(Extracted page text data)
::::

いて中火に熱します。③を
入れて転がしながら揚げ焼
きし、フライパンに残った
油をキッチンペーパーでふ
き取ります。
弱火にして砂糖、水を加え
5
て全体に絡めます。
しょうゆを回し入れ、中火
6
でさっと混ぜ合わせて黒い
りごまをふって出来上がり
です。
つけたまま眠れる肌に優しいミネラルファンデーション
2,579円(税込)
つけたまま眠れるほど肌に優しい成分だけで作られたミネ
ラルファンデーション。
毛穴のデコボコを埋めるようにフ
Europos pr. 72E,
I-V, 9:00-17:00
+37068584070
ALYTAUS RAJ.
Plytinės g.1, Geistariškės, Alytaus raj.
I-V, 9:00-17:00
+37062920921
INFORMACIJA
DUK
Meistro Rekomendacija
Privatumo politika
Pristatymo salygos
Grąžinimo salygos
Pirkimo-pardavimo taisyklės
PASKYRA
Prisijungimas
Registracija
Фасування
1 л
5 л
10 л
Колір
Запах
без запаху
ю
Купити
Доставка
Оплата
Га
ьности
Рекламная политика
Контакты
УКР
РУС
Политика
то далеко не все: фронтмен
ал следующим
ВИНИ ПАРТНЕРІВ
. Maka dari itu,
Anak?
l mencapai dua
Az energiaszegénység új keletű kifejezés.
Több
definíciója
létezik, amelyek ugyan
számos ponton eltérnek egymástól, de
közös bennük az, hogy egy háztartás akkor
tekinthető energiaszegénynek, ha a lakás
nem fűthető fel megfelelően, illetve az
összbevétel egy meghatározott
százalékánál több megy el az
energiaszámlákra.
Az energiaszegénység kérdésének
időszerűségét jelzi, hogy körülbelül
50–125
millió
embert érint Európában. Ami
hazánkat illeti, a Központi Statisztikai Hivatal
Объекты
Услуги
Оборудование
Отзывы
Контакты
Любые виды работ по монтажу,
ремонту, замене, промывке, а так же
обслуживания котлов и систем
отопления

::::

_Work order_.
The string "hogy" marks the lines to copy; report each of them from the data above.

_Written answer_.
közös bennük az, hogy egy háztartás akkor
időszerűségét jelzi, hogy körülbelül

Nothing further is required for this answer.